Louise Fili, born on April 12, 1951, is an American graphic designer renowned for her adept use of typography and commitment to quality design. Her artistic inspiration derives from her passion for Italy, Modernism, and European Art Deco styles. Acknowledged as a trailblazer in the postmodern revival of historical styles in book jacket design, Fili seamlessly blends historic typography with contemporary colors and compositions. Commencing her career in the publishing industry, Fili gained prominence for her robust typographic approach, crafting nearly 2,000 book jackets during her tenure with Random House. Upon establishing her own design studio, she has directed her focus towards restaurant identity, food-related logos, and packaging.
Inge Druckrey is a designer and educator, who brought the Swiss school of design to the United States. She taught at Yale University, Rhode Island School of Design, University of Hartford, Philadelphia College of Art, Kunstgewerbeschule in Krefeld, The University of the Arts, Kansas City Art Institute. She is Professor Emerita of Graphic Design, University of the Arts.
Lella Vignelli was an Italian architect, designer, and businesswomen. She collaborated closely throughout much of her life with her husband Massimo Vignelli, with whom she founded Vignelli Associates in 1971.
Elaine Lustig Cohen was an American graphic designer, artist and archivist. She is best known for her work as a graphic designer during the 1950s and 60s, having created over 150 designs for book covers and museum catalogs. Her work has played a significant role in the evolution of American modernist graphic design, integrating European avant-garde with experimentation to create a distinct visual vocabulary. Cohen later continued her career as a fine artist working in a variety of media. In 2011, she was named an AIGA Medalist for her achievements in graphic design.
Jacqueline S. Casey was a graphic designer best known for the posters and other graphic art she created for the Massachusetts Institute of Technology (MIT). While practicing a functional Modernism, Jacqueline S. Casey was a graphic designer in the Office of Publications from 1955 to 1989, and was appointed director in 1972. In discussing her design, Casey stated, "My work combines two cultures: The American interest in visual metaphor on the one hand, and the Swiss fascination with planning, fastidiousness, and control over technical execution on the other."
Gail Swanlund is a contemporary graphic designer and writer who describes her work as living "at the intersection of real world practice of graphic design and design as art form, with a deep respect for natural and supernatural systems." Swanlund was born in Saint Paul, Minnesota in 1963. She lives and works in Los Angeles, moving within a community of graphic designers making "literate, intelligent work" such as Anne Burdick, Denise Gonzales Crisp, Jens Gehlhaar, Geoff Kaplan, Geoff McFetridge, Louise Sandhaus, Alexei Tylevich and Michael Worthington.

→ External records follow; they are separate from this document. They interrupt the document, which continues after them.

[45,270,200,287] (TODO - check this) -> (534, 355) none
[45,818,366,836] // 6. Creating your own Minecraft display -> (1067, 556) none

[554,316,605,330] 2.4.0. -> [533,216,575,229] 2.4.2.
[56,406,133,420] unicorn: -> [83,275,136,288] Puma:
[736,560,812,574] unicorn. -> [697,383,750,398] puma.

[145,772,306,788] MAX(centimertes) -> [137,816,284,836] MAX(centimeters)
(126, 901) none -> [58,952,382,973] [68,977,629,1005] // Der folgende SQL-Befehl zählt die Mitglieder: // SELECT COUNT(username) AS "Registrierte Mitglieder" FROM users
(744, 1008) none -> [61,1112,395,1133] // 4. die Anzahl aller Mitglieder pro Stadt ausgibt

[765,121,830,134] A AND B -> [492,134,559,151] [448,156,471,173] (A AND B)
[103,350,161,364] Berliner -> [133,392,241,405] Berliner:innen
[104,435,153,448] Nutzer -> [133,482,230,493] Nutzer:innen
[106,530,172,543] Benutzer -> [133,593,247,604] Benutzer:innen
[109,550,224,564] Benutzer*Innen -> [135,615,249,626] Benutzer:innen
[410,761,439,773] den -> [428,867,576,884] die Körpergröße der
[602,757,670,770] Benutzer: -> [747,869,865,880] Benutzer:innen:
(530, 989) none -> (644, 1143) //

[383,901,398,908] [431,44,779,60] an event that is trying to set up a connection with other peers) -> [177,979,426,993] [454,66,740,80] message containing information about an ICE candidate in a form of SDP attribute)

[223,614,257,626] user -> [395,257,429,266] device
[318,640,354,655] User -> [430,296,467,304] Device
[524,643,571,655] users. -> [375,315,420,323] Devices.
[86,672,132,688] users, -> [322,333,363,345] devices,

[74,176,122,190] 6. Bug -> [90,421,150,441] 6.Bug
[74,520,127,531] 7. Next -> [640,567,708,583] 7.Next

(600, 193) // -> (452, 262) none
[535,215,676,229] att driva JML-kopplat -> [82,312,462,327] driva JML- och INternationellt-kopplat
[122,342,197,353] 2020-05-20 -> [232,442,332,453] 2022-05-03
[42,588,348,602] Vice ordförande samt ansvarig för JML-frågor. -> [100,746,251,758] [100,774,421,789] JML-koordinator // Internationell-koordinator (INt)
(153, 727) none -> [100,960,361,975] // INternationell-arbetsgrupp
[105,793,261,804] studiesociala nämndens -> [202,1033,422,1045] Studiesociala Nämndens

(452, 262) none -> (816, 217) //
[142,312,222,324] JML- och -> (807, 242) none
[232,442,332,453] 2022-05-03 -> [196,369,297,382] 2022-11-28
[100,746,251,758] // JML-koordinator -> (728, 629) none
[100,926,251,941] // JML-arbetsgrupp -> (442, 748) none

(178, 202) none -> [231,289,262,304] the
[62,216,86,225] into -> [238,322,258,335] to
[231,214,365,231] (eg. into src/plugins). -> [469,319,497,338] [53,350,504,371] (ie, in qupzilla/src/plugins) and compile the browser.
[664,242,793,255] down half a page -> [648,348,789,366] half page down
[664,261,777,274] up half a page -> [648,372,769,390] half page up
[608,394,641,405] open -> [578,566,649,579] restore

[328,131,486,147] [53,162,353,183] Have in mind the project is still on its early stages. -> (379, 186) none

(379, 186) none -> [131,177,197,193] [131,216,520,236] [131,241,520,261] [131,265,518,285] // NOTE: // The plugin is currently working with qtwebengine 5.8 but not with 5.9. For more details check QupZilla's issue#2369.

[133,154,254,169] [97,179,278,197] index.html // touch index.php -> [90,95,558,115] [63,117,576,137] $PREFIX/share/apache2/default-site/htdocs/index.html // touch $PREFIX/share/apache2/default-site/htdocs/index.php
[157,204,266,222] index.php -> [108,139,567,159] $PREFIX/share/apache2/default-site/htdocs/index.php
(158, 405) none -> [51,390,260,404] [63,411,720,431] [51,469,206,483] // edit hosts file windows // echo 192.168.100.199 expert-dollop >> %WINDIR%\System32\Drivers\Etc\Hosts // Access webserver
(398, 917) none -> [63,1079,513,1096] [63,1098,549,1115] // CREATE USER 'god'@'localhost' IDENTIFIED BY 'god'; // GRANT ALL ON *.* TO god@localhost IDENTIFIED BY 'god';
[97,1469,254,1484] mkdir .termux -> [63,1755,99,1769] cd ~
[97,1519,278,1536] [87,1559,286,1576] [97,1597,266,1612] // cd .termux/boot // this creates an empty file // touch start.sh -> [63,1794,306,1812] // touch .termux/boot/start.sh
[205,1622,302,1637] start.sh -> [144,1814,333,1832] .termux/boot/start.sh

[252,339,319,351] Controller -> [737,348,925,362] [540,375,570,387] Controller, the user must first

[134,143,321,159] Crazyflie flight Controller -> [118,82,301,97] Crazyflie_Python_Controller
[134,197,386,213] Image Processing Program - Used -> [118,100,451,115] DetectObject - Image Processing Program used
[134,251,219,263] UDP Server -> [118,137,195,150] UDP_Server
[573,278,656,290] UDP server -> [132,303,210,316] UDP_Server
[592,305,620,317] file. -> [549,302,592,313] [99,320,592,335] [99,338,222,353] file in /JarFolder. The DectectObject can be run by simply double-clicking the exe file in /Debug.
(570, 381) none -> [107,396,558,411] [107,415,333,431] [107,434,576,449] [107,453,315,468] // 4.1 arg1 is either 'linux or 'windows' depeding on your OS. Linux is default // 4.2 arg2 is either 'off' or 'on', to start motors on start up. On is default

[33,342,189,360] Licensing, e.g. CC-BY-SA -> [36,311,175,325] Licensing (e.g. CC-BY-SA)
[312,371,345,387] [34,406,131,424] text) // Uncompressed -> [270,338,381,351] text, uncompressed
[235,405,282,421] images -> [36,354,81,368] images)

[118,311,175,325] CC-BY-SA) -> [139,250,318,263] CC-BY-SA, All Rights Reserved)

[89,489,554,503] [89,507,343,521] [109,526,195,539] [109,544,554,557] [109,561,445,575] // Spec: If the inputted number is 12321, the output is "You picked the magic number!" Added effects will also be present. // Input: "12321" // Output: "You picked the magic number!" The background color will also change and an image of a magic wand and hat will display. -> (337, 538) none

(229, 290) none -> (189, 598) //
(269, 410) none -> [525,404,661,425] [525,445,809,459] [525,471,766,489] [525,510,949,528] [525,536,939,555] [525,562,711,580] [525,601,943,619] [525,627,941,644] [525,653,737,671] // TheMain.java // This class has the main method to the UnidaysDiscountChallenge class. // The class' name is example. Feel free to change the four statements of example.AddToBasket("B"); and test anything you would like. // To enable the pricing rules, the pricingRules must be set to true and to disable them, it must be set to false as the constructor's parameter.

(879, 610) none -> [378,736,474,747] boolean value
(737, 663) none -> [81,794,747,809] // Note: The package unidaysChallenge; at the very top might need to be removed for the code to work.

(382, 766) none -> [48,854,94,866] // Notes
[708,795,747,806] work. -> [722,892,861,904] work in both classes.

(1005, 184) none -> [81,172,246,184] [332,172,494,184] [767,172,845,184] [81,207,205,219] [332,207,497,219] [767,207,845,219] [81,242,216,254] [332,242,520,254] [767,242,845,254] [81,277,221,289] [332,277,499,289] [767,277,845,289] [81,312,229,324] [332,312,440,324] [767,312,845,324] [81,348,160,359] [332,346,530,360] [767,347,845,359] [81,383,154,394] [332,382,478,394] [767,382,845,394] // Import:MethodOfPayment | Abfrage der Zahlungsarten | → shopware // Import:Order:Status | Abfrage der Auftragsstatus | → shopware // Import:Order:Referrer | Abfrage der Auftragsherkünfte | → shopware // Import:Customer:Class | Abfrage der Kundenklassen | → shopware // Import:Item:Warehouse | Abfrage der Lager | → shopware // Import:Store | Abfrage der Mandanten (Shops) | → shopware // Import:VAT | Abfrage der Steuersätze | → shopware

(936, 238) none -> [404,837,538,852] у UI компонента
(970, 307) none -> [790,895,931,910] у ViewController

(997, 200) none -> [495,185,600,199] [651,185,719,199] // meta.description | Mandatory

Gail Anderson is an American graphic designer, writer, and educator known for her typographic skill, hand-lettering and poster design.
Nontsikelelo Mutiti is a graphic designer, artist and educator. Her work focuses on web design, video, print, and book art. She often includes hair braiding in her design work, and is "interested in the nuanced differences between black cultures". Her work includes printed materials for Black Lives Matter. Since 2022, Mutiti has served as the Director of Graduate Studies in Graphic Design at the Yale School of Art.